Title: New Model for Practical Prediction of Creep and Shrinkage
Author(s): Zdenek P. Bazant and Liisa Panula
Publication: Special Publication
Appears on pages(s): 7-24
Keywords: building codes; concretes; creep properties; deforma-tion;
humidity; mathematical models; shrinkage; strains;
structural analysis; structural design; volume change.
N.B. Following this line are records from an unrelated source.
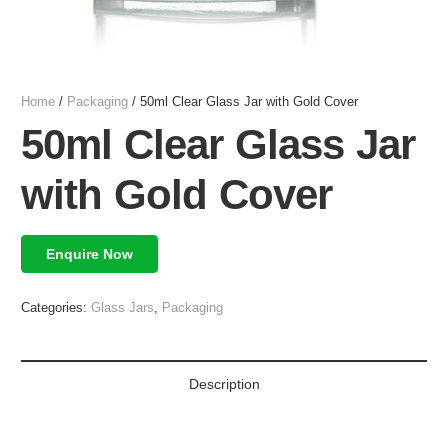
Home
/
Packaging
/ 50ml Clear Glass Jar with Gold Cover
50ml Clear Glass Jar
with Gold Cover
Enquire Now
Categories:
Glass Jars
,
Packaging
Description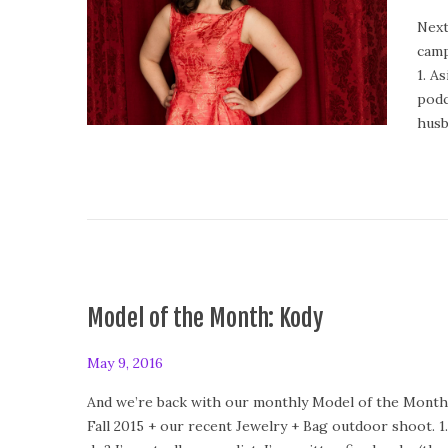
o
Next
s
camp
t
1. A
e
podc
d
husb
o
n
Model of the Month: Kody
P
May 9, 2016
F
o
e
And we’re back with our monthly Model of the Month 
s
b
Fall 2015 + our recent Jewelry + Bag outdoor shoot. 
t
r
Abstract:A new model for the prediction of creep and shrinkage (which is presented in full detail elsewhere), along with a large scope verification by test data, is outlined in simple terms, explained and illustrated in this paper. In this model, the total creep strain is separated into the basic and drying creep components, but not into "reversible" and "irreversible" creep components. The effect of environmental relative humidity is modeled by vertical scaling of the drying creep term. The effect of specimen size is modeled by a horizontal shift of the drying creep term in the logarithmic time scale, and the basic creep term is unaffected by humidity and specimen size. The effects of humidity and size upon the drying creep are modeled completely analogously to those on shrinkage. The dependence of shrinkage as well as drying creep on the size of the cross section is introduced by means of shrinkage-square halftime, which is the same for both shrinkage and drying creep. Finally, the basic creep component of total creep strain is characterized by double power law.